И лошадь и человек двигались как‑то спотыкаясь.
Мы снова вышли на луга. Чудесный, ослепительный, превосходящий любое описание солнечный диск поднялся над вершинами лесов. Туманы прозрачными облаками уносились к небу, только роса, словно белая скатерть, лежала еще на лугах.
Небольшая деревушка ютилась невдалеке от отвесного склона оврага. Хату Обаля поставил недавно, левая ее половина была без крыши, двор не был огорожен, в нескольких шагах поднималась маленькая рига, соединенная с хлевом.
— Где же покойник? — спросили мы, остановившись около навозной кучи, которая занимала половину двора.
— Лежит в риге…
— Ты женат?
— Нет… вдовый.
— Веди к покойнику, покажи нам его.
Ступая по — медвежьи, Обаля пошел вперед, открыл двери и ввел нас в маленькую пустую ригу. В одном из закромов на сухом хворосте лежало немного скошенной травы, а на току, на раскиданном снопике соломы лежал труп пятнадцатилетнего мальчика. Под кровлей, в гнездах, весело чирикали воробьи.

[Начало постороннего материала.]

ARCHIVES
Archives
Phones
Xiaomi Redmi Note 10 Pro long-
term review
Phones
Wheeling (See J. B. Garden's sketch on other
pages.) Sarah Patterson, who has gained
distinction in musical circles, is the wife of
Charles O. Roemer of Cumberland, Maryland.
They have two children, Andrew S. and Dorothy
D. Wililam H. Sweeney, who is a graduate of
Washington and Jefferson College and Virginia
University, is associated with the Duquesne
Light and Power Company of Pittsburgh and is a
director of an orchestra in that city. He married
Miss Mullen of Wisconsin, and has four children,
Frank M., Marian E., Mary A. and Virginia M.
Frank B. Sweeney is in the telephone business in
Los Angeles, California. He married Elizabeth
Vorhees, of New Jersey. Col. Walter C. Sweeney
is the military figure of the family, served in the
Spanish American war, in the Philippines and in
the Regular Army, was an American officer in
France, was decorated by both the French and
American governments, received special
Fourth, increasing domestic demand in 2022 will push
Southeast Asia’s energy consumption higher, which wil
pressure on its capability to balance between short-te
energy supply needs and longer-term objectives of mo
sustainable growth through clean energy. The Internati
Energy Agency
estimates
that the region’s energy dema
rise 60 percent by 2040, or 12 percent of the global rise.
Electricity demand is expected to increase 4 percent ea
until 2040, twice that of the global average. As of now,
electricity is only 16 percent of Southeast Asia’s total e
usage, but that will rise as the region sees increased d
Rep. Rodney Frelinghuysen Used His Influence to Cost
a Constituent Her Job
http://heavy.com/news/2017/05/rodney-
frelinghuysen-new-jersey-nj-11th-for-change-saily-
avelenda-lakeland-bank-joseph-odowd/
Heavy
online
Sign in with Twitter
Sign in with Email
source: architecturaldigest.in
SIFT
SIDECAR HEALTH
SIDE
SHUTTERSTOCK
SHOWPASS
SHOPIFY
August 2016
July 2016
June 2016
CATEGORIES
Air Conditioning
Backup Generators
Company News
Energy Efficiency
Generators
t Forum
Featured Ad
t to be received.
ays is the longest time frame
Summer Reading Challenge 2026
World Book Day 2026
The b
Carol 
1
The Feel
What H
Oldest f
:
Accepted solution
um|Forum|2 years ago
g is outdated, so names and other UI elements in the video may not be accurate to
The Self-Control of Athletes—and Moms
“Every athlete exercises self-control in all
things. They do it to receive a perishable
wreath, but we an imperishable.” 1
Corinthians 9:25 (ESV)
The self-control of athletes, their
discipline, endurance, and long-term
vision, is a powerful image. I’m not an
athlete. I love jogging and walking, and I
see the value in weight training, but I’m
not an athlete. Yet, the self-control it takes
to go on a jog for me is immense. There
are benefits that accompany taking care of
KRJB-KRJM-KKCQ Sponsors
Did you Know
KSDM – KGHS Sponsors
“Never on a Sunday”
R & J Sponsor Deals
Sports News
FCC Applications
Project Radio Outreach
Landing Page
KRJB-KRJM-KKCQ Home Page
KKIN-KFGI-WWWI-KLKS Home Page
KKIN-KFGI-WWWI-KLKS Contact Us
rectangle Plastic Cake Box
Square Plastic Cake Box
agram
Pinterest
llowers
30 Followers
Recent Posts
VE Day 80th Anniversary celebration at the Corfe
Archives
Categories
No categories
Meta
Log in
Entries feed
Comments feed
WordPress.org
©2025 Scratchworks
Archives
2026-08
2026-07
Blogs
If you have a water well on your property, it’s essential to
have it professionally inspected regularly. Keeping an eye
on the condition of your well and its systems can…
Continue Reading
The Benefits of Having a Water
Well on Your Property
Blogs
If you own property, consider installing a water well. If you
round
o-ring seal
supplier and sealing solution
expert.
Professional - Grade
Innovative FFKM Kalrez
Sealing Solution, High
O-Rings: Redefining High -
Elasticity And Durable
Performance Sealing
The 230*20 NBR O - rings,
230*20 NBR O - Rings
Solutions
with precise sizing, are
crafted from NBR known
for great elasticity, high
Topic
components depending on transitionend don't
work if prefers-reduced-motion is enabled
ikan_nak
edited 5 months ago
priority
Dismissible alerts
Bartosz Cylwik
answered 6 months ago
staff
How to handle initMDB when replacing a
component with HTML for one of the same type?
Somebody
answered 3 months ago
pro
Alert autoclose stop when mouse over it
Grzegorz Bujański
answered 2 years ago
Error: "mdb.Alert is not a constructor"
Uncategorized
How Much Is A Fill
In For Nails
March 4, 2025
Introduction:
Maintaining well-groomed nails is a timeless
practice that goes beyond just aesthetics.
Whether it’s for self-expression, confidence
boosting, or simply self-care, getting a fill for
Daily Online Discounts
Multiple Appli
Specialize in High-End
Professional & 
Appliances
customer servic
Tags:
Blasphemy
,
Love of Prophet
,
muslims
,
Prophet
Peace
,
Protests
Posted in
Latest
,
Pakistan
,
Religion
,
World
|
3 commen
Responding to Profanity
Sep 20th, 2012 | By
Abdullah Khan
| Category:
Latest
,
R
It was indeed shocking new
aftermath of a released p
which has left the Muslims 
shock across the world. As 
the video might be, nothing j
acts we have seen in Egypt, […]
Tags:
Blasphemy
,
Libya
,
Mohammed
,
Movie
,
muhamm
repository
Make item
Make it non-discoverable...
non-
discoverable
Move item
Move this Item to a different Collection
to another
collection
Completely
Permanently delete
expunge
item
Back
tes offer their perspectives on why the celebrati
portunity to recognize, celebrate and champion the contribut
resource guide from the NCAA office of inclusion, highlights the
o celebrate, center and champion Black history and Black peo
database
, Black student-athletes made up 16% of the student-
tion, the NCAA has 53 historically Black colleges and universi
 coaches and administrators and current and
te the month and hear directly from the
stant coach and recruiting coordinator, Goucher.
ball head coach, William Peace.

Мальчик был так же худ, как и отец, у него были такие же черные ноги с расплюснутыми пятками, только волосы были причесаны и лицо вымыто. В сложенных на груди, черных, как земля, руках, он держал выстроганный из палки крестик. Над ним столбом вились комары и мухи, садились на лицо, впивались в уголки губ. Обаля подошел к трупу и обмахнул его веткой, чтобы отогнать их. Когда он возвращался к нам, глаза его были мутны от слез.
— Отчего же он умер? — спросил пан Альфред, собираясь уходить.
— Кто ж его знает. Скрутило — и конец.
— Одним паршивцем меньше! — рассмеялся лесник.
Обаля поднял на него глаза, вспыхнувшие на мгновение странным желтым огоньком.
— Есть у тебя еще дети?
— Нет, вельможный пан, один он у меня был… один.
Видно, в эту минуту сердце у него разрывалось от горя, с таким усилием произнес он эти слова. Подперев рукою подбородок, он расставил ноги и глядел с безумной тоской, тупым, подобным живой ране, взглядом. Глядел, глядел и вдруг вцепился рукой в свои космы и дернул их изо всей силы.
Через минуту он был уже по — прежнему спокоен и холоден; с выражением тупой озабоченности в глазах он вынес из угла козлы, топор, скобель, пилку, плотничий шнур, разведенную в черепке морилку и собрался сколачивать гроб.
— Помогли бы, что ли, Игнаций… — просительно произнес он, обращаясь к леснику.
— Пошел вон, дурак! Делать мне нечего, что ли? Расскажи‑ка лучше пану, как вы рожь лущили. Ведь вот собачье отродье, перед новью, к примеру как нынче, отправляются в поле и на рассвете лущат неспелые зерна. А как наберут дерюжку, шасть в хату и варят из них похлебку.
— За сегодняшнюю кражу я, так и знай, жалобу на тебя подам. Но если хочешь, можно кончить миром…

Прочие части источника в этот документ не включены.